Synthesis and biological evaluation of new sulfonamidoindoles

A new series of sulfonamidoindole derivatives which are expected to demonstrate antiviral, anticancer and antimycobacterial properties have been designed and synthesized. Thus 3-phenyl-5-sulfonamido-1H-indole-2-carbohydrazide (5) was treated with sodium nitrite and hydrochloric acid to yield 3-phenyl-5-sufonamido-1H-indole-2-carbonylazide (6). Refluxing 6 with absolute ethanol led to N-(3-phenyl-5-sufonamido-1H-indol-2-yl)carbamic acid ethyl ester (7). Hydrazinolysis of 7 gave 4-(3-phenyl-5-sufonamido-1H-indol-2-yl) semicarbazide (8) which was condensed with aromatic aldehydes to afford 4-(3-phenyl-5- sufonamido-1H-indol-2-yl)-1-(un)substituted benzylidenesemicarbazides (9). Compounds 9a-c, 9e, 9f and 9h were evaluated against some DNA and RNA viruses in CRFK, VERO, HEL and HeLa cell cultures.
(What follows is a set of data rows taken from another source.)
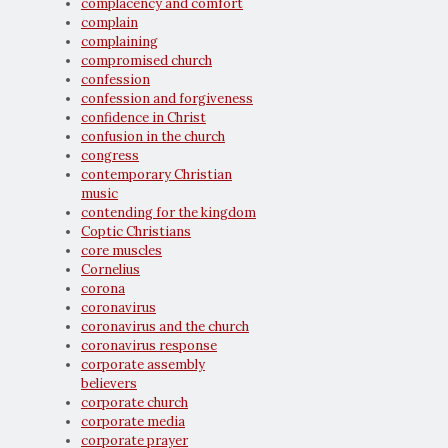
complacency and comfort
complain
complaining
compromised church
confession
confession and forgiveness
confidence in Christ
confusion in the church
congress
contemporary Christian
music
contending for the kingdom
Coptic Christians
core muscles
Cornelius
corona
coronavirus
coronavirus and the church
coronavirus response
corporate assembly
believers
corporate church
corporate media
corporate prayer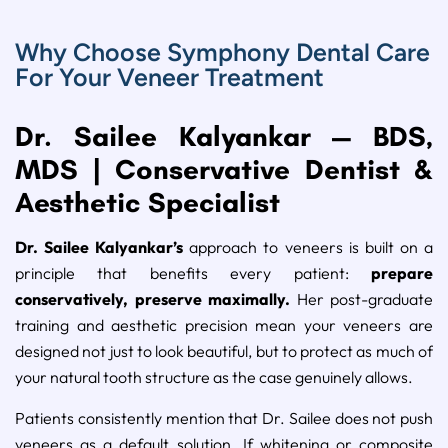
Why Choose Symphony Dental Care
For Your Veneer Treatment
Dr. Sailee Kalyankar — BDS,
MDS | Conservative Dentist &
Aesthetic Specialist
Dr. Sailee Kalyankar’s
approach to veneers is built on a
principle that benefits every patient:
prepare
conservatively, preserve maximally.
Her post-graduate
training and aesthetic precision mean your veneers are
designed not just to look beautiful, but to protect as much of
your natural tooth structure as the case genuinely allows.
Patients consistently mention that Dr. Sailee does not push
veneers as a default solution. If whitening or composite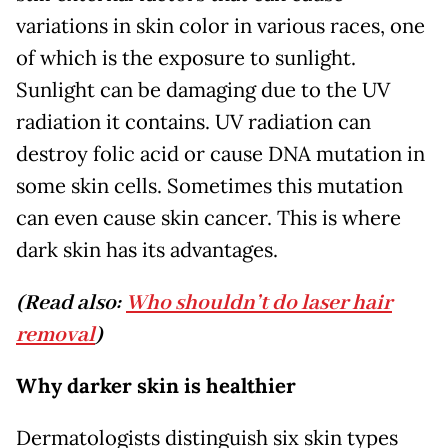
variations in skin color in various races, one
of which is the exposure to sunlight.
Sunlight can be damaging due to the UV
radiation it contains. UV radiation can
destroy folic acid or cause DNA mutation in
some skin cells. Sometimes this mutation
can even cause skin cancer. This is where
dark skin has its advantages.
(Read also:
Who shouldn’t do laser hair
removal
)
Why darker skin is healthier
Dermatologists distinguish six skin types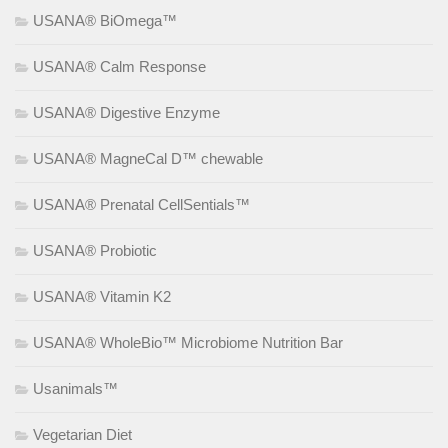
USANA® BiOmega™
USANA® Calm Response
USANA® Digestive Enzyme
USANA® MagneCal D™ chewable
USANA® Prenatal CellSentials™
USANA® Probiotic
USANA® Vitamin K2
USANA® WholeBio™ Microbiome Nutrition Bar
Usanimals™
Vegetarian Diet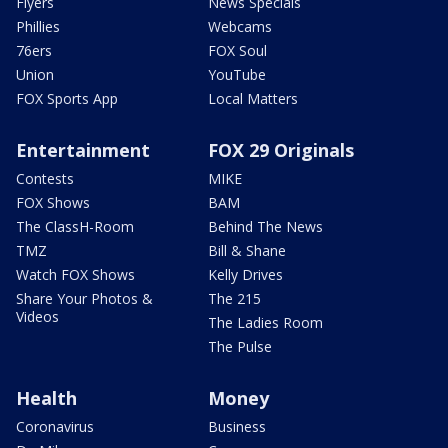
Flyers
News Specials
Phillies
Webcams
76ers
FOX Soul
Union
YouTube
FOX Sports App
Local Matters
Entertainment
FOX 29 Originals
Contests
MIKE
FOX Shows
BAM
The ClassH-Room
Behind The News
TMZ
Bill & Shane
Watch FOX Shows
Kelly Drives
Share Your Photos &
The 215
Videos
The Ladies Room
The Pulse
Health
Money
Coronavirus
Business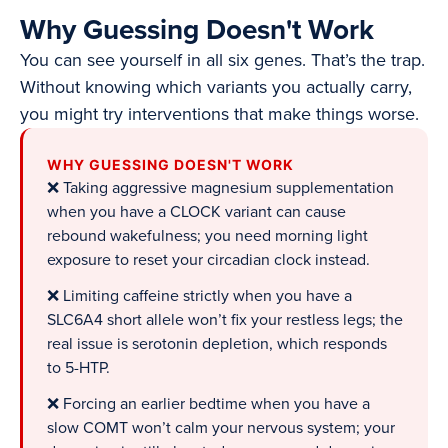
Why Guessing Doesn't Work
You can see yourself in all six genes. That’s the trap.
Without knowing which variants you actually carry,
you might try interventions that make things worse.
WHY GUESSING DOESN'T WORK
❌ Taking aggressive magnesium supplementation
when you have a CLOCK variant can cause
rebound wakefulness; you need morning light
exposure to reset your circadian clock instead.
❌ Limiting caffeine strictly when you have a
SLC6A4 short allele won’t fix your restless legs; the
real issue is serotonin depletion, which responds
to 5-HTP.
❌ Forcing an earlier bedtime when you have a
slow COMT won’t calm your nervous system; your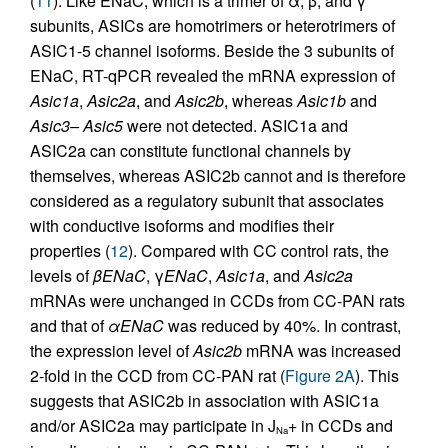
(
11
). Like ENaC, which is a trimer of α, β, and γ
subunits, ASICs are homotrimers or heterotrimers of
ASIC1-5 channel isoforms. Beside the 3 subunits of
ENaC, RT-qPCR revealed the mRNA expression of
Asic1a
,
Asic2a
, and
Asic2b
, whereas
Asic1b
and
Asic3– Asic5
were not detected. ASIC1a and
ASIC2a can constitute functional channels by
themselves, whereas ASIC2b cannot and is therefore
considered as a regulatory subunit that associates
with conductive isoforms and modifies their
properties (
12
). Compared with CC control rats, the
levels of
β
ENaC
, γ
ENaC
,
Asic1a
, and
Asic2a
mRNAs were unchanged in CCDs from CC-PAN rats
and that of
α
ENaC
was reduced by 40%. In contrast,
the expression level of
Asic2b
mRNA was increased
2-fold in the CCD from CC-PAN rat (
Figure 2A
). This
suggests that ASIC2b in association with ASIC1a
and/or ASIC2a may participate in J
+ in CCDs and
Na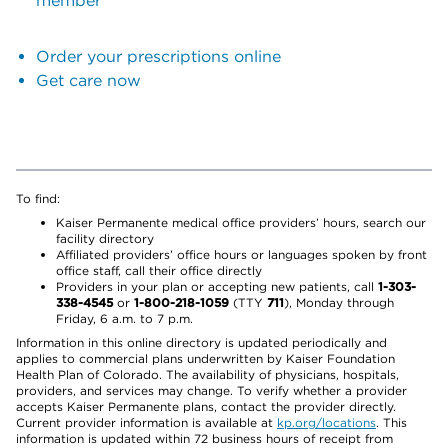
member
Order your prescriptions online
Get care now
To find:
Kaiser Permanente medical office providers’ hours, search our
facility directory
Affiliated providers’ office hours or languages spoken by front
office staff, call their office directly
Providers in your plan or accepting new patients, call
1-303-
338-4545
or
1-800-218-1059
(TTY
711
), Monday through
Friday, 6 a.m. to 7 p.m.
Information in this online directory is updated periodically and
applies to commercial plans underwritten by Kaiser Foundation
Health Plan of Colorado. The availability of physicians, hospitals,
providers, and services may change. To verify whether a provider
accepts Kaiser Permanente plans, contact the provider directly.
Current provider information is available at
kp.org/locations
. This
information is updated within 72 business hours of receipt from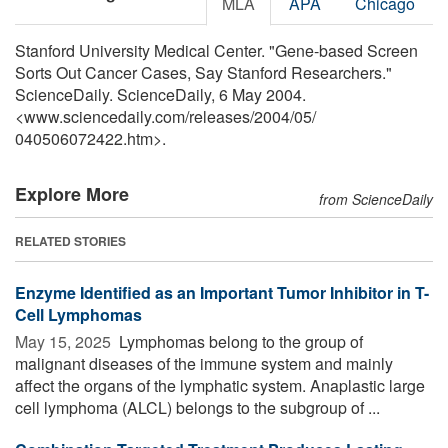
MLA
APA
Chicago
Stanford University Medical Center. "Gene-based Screen
Sorts Out Cancer Cases, Say Stanford Researchers."
ScienceDaily. ScienceDaily, 6 May 2004.
<www.sciencedaily.com
/
releases
/
2004
/
05
/
040506072422.htm>.
Explore More
from ScienceDaily
RELATED STORIES
Enzyme Identified as an Important Tumor Inhibitor in T-
Cell Lymphomas
May 15, 2025 
Lymphomas belong to the group of
malignant diseases of the immune system and mainly
affect the organs of the lymphatic system. Anaplastic large
cell lymphoma (ALCL) belongs to the subgroup of ...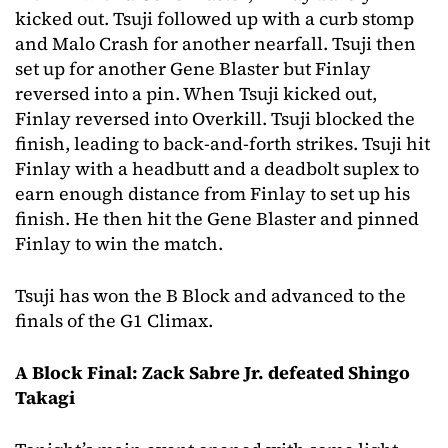
kicked out. Tsuji followed up with a curb stomp
and Malo Crash for another nearfall. Tsuji then
set up for another Gene Blaster but Finlay
reversed into a pin. When Tsuji kicked out,
Finlay reversed into Overkill. Tsuji blocked the
finish, leading to back-and-forth strikes. Tsuji hit
Finlay with a headbutt and a deadbolt suplex to
earn enough distance from Finlay to set up his
finish. He then hit the Gene Blaster and pinned
Finlay to win the match.
Tsuji has won the B Block and advanced to the
finals of the G1 Climax.
A Block Final: Zack Sabre Jr. defeated Shingo
Takagi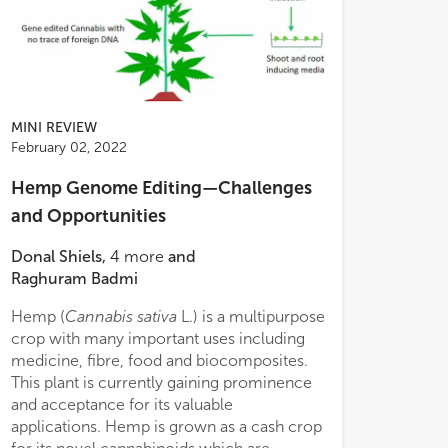
MINI REVIEW
February 02, 2022
Hemp Genome Editing—Challenges
and Opportunities
Donal Shiels
,
4
more
and
Raghuram Badmi
Hemp (
Cannabis sativa
L.) is a multipurpose
crop with many important uses including
medicine, fibre, food and biocomposites.
This plant is currently gaining prominence
and acceptance for its valuable
applications. Hemp is grown as a cash crop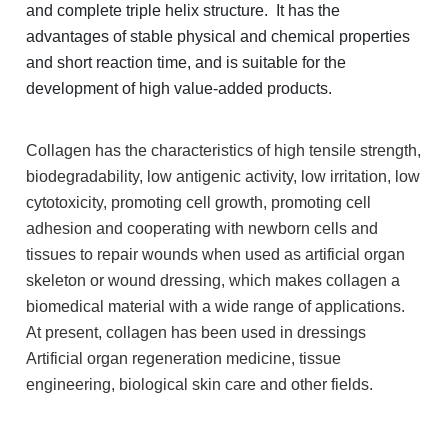
and complete triple helix structure. It has the
advantages of stable physical and chemical properties
and short reaction time, and is suitable for the
development of high value-added products.
Collagen has the characteristics of high tensile strength,
biodegradability, low antigenic activity, low irritation, low
cytotoxicity, promoting cell growth, promoting cell
adhesion and cooperating with newborn cells and
tissues to repair wounds when used as artificial organ
skeleton or wound dressing, which makes collagen a
biomedical material with a wide range of applications.
At present, collagen has been used in dressings
Artificial organ regeneration medicine, tissue
engineering, biological skin care and other fields.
Most of the compounds showed varying degrees of inhibition below 50% cytotoxic concentration (CC50) or minumum cytotoxic concentration (MCC), but no specific antiviral effects (i.e. minimal antivirally effective concentration ≥5-fold lower than minimal cytotoxic concentration) were noted for any of the compounds against any of the viruses. 9e and 9f were selected for anticancer screening by the National Cancer Institute (NCI). 9e demonstrated the highest cytotoxicity against leukemia cell line SR (55.48%) and colon cancer cell line KM-12 (41.99%) in the primary screen. 9a-e, 9g and 9h were screened for antimycobacterial activity against Mycobacterium tuberculosis H37Rv using the microplate alamar blue assay (MABA), but none showed inhibition at 100 μg/ml.